The Air Miles computer knows, for example, how much I spend on my credit card; how often I fly with the company's owner, British Airways; and the fares I pay (never expensive enough to qualify for Air Miles, sadly). The digital deity also knows that in March I booked a short break with the holidays branch of Air Miles to Amsterdam; that I flew out at 8.40pm on Thursday; and that shortly before midnight I would arrive at the Hotel Lancaster, for which I had paid pounds 60.

So it was a bit of a surprise to wake up yesterday morning at the Eden Hotel, a mile or two away. This had nothing to do with indulgence in any of the substances for which Amsterdam is famed, such as Heineken and dope; it was overbooking, pure and simple. When I arrived at the Lancaster, I smiled smugly as I saw the "No Vacancies" sign on the door, safe in the knowledge that I had a voucher for a room in my cold little hand.

No room at the inn. After 20 minutes of the receptionist phoning around, I was dispatched to the Eden. When I mildly enquired what had happened to my confirmed reservation, I was told "Just be glad there's a room for you here". Has anyone else in the galaxy of Independent readers suffered an ill-starred trip at the hands of Astral Towers?

LAST YEAR at this time, British Airways launched the aviation sale of the century, with two million flights at ridiculous prices. This weekend, the airline is offering a "sale of the end of the century" - but be warned that the deals are not nearly so good as last time.

The best deal to Perth in Western Australia, for example, is pounds 495 return - rather more than the fare levels available on the discount market. Similarly, Rio at pounds 350 and Buenos Aires at pounds 399 would have been news five years ago, but are now run-of-the- mill prices.

European fares are rather more favourable. You can fly from London, Manchester or Birmingham to Brussels for pounds 69 return, while for a tenner more you can travel London-Luxembourg and back. The best deals in this promotion, though, are for inclusive breaks with British Airways Holidays, which is offering a flight and two nights in various European cities: Barcelona for pounds 175, Vienna for pounds 179 and Paris for an impressive pounds 99. (These deals are all being organised, by the way, from good old Astral Towers - British Airways Holidays shares space with Air Miles.)

The sale starts at 9am today (Saturday) and runs for 60 hours, expiring at 9pm Monday evening. The offers are for travel outbound between 12 June and 15 July; flights require a minimum two-night stay. You can book with British Airways on 0345 222111 or through a travel agent.

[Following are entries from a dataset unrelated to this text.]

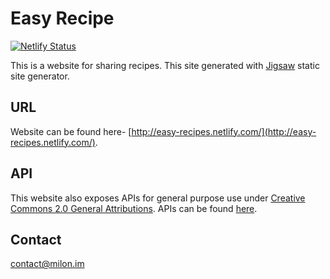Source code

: # Easy Recipe

[![Netlify Status](https://api.netlify.com/api/v1/badges/ffa8a96c-6365-4d04-b9d9-f38e3bc512cb/deploy-status)](https://app.netlify.com/sites/easy-recipes/deploys)

This is a website for sharing recipes. This site generated with [Jigsaw](http://jigsaw.tighten.co) static site generator.

## URL

Website can be found here- [http://easy-recipes.netlify.com/](http://easy-recipes.netlify.com/).

## API

This website also exposes APIs for general purpose use under [Creative Commons 2.0 General Attributions](https://creativecommons.org/licenses/by/2.0/). APIs can be found [here](https://easy-recipes.netlify.app/api/index.json).

## Contact

contact@milon.im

ALL THIS talk of overseas travel may be academic for those whose applications for passports are stuck in the queue at the Passport Agency. The normal waiting time at this time of year is a fortnight or so, but delays - blamed on "teething problems" with a new computer system - have built up to as much as 10 weeks. Three hundred emergency staff have been taken on to deal with the backlog, but the simple solution used during industrial action at the Home Office a decade ago has so far not been adopted to deal with the present crisis: people whose passports were about to expire could call in at their local office and get an instant, free extension of a year.

Most of us would put up with another 12 months with a humiliating passport photograph (see the example above), if it meant the difference between staying home or getting away.

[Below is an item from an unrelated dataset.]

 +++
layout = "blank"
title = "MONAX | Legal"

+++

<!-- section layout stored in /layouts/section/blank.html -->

You can call the Passport Agency on 0990 210 410 for more information, but don't hold your breath; I've tried a dozen calls at different times from Tuesday to Thursday, and hit the engaged tone every time.

IT'S COST pounds 100m, and some people have described it as "building the Taj Mahal in Bedfordshire" - but you and I will be unable to sample its manifold glories until "some time in the autumn". I refer, of course, to Sir Norman Foster's splendid new terminal at Luton Airport. The structure was due to open this week, giving summer holidaymakers nearly twice as much check-in space as before. But the airport now says the opening has been postponed until after the busy summer season has finished.

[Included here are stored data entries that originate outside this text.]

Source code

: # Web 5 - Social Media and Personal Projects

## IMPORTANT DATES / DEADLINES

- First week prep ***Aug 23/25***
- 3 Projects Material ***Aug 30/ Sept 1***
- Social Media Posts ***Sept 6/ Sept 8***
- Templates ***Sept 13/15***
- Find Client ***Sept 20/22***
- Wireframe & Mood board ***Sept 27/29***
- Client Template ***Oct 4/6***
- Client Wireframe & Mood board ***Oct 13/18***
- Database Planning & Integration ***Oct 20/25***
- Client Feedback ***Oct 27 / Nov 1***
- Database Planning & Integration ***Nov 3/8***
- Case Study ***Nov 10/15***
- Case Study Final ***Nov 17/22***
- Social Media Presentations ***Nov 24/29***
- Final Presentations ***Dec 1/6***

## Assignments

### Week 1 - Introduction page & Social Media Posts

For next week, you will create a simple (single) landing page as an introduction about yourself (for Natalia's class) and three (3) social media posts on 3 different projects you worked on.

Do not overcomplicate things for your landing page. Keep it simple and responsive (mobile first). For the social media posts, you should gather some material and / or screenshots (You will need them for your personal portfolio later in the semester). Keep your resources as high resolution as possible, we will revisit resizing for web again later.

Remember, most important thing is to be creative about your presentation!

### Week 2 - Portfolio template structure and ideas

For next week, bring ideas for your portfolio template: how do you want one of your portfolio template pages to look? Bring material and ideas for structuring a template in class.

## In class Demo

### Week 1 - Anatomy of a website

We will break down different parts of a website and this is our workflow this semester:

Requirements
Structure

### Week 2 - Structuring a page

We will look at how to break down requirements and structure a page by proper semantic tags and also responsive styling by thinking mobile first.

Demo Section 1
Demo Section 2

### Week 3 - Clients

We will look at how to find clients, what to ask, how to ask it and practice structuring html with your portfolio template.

Luton ceased to be an aviation joke on 10 November 1995, when the first easyJet flight took off from Luton bound for Edinburgh. Since then, no- frills airlines have helped boost passenger numbers from fewer than two million in 1995 to five million this year. Now that summer charter passengers are crossing baggage trolleys with the scheduled regulars, Luton may not be a happy place this summer.

Arch-rival Stansted, 30 miles away in Essex, is delighted - not least because Luton Airport's own railway station is running more than two years late, and is not now expected to open until November.

TOURISM-BASED businesses in Cornwall - which, these days, means most enterprises in the South West - are hoping for a late pick-up in bookings for the week of the eclipse, which takes place at 11.11am on 11 August. But the National Trust, which owns a lot of land in the area, is not helping the cause with its plans to restrict opening hours. The trust says that its properties in the track of the eclipse will open late on 11 August because of "safety and access issues related to the prolonged period of darkness during the morning of the eclipse". Perhaps the staff can use the time off to pursue their passport applications.

THE LATEST edition of Lonely Planet's on-line newsletter poses an intriguing quiz: which two national capitals are closest together? The answer is Brazzaville in Congo and Kinshasa in Democratic Congo, separated by 14 miles.

You may wish to suggest the most proximate pair of European capitals. Two clues: the result is not affected if you regard England, Scotland, Wales and Northern Ireland as separate countries; and the prize for the first correct answer is LP's Central Europe on a Shoestring - that's Central Europe.